### Task item A:
Answer these questions from the passage on payments to comfort women, one answer per line, marked the same way:
(i) To how many victims did the Taipei Women's Rescue Foundation distribute the funds it raised?
(ii) In what month and year did the Taiwan government match the fund?
(iii) Which South Korean ministry made the payment on May 8, 1998?
### Task item B:
In the passage on payments to comfort women, copy the text between "But how can" and "victims rejecting AWF.", inclusive.
### Task item C:
Turn the paragraph of the passage on payments to comfort women that begins "In Sept. 1997" into a short list that keeps its main facts.

But how can one put a dollar amount on a war crime that stigmatised an estimated 400,000 women ? Lured by false promises of employment or violently abducted from their homes in the Phillipines, East Timor, Malaysia, Taiwan, Burma, China, Indonesia, and especially North and South Korea, these women were forced under threat of death to stay in so-called "Comfort Stations" across Asia.

In Sept. 1997, Taipei Women's Rescue Foundation in Taiwan held an unprecedented fund raising with the support of a famous Taiwanese historian and writer Lee Auh. It successfully raised and distributed 500,000 NT (2 million yen) each to 42 victims going against AWF. In Dec. 1997, Taiwan government matched the fund and distributed another 2 million yen each to all victims rejecting AWF.

In May 1998, South Korea paid 34.5 million won (about 3.5 million yen) to 12 victims. In May 8, 1998 the payment made by the Health and Welfare ministry, comprised 31.5 million won from state coffers and 3 million won from an additional 6.5 million won donated by non-government organizaiton. South Korea will continue making payments to the remaining victims through welfare section of Korean local government.

### Data:
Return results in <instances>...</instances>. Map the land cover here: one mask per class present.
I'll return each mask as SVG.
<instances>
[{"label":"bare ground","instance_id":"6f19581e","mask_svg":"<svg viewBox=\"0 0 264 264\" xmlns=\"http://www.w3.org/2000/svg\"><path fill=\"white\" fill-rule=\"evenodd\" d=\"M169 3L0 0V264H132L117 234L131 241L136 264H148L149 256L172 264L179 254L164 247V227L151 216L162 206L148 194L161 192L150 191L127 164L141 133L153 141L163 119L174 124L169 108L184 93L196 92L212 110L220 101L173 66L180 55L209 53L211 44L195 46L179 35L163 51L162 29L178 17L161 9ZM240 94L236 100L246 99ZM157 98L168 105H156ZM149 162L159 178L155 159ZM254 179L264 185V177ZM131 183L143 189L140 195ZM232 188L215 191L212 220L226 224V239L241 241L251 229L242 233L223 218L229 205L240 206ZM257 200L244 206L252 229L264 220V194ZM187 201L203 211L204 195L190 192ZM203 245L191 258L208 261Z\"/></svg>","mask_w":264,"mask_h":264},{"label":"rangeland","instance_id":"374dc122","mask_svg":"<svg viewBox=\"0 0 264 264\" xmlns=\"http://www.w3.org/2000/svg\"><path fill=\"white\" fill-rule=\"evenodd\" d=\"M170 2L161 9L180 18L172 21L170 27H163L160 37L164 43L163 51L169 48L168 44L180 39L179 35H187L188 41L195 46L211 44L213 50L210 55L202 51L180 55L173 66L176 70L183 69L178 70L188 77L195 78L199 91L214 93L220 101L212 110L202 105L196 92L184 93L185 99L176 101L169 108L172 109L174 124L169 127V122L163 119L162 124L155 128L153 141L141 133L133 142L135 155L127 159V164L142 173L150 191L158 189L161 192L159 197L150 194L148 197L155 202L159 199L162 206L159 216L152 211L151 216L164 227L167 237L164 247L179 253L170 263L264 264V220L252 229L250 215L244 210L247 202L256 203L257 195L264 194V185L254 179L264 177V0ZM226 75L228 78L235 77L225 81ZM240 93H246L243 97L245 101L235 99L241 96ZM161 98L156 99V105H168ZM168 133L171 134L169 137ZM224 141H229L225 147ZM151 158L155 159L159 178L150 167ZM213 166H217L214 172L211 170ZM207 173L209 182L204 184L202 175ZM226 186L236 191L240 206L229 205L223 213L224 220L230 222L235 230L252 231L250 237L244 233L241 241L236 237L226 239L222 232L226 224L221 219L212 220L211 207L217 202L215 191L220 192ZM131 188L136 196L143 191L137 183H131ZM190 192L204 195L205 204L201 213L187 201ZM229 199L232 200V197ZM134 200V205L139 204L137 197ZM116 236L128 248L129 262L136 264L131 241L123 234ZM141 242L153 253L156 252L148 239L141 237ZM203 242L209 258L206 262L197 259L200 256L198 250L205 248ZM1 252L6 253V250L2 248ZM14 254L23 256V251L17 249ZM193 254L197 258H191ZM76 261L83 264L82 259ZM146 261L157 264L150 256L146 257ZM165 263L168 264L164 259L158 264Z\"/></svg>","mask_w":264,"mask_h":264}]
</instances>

### Expected output A:
(i) 42 victims
(ii) December 1997
(iii) The Health and Welfare ministry

### Expected output B:
But how can one put a dollar amount on a war crime that stigmatised an estimated 400,000 women ? Lured by false promises of employment or violently abducted from their homes in the Phillipines, East Timor, Malaysia, Taiwan, Burma, China, Indonesia, and especially North and South Korea, these women were forced under threat of death to stay in so-called "Comfort Stations" across Asia.

In Sept. 1997, Taipei Women's Rescue Foundation in Taiwan held an unprecedented fund raising with the support of a famous Taiwanese historian and writer Lee Auh. It successfully raised and distributed 500,000 NT (2 million yen) each to 42 victims going against AWF. In Dec. 1997, Taiwan government matched the fund and distributed another 2 million yen each to all victims rejecting AWF.

### Expected output C:
- Sept. 1997: Taipei Women's Rescue Foundation in Taiwan held an unprecedented fundraiser, supported by Taiwanese historian and writer Lee Auh.
- It raised and gave 500,000 NT (2 million yen) each to 42 victims going against AWF.
- Dec. 1997: The Taiwan government matched the fund, giving another 2 million yen each to all victims rejecting AWF.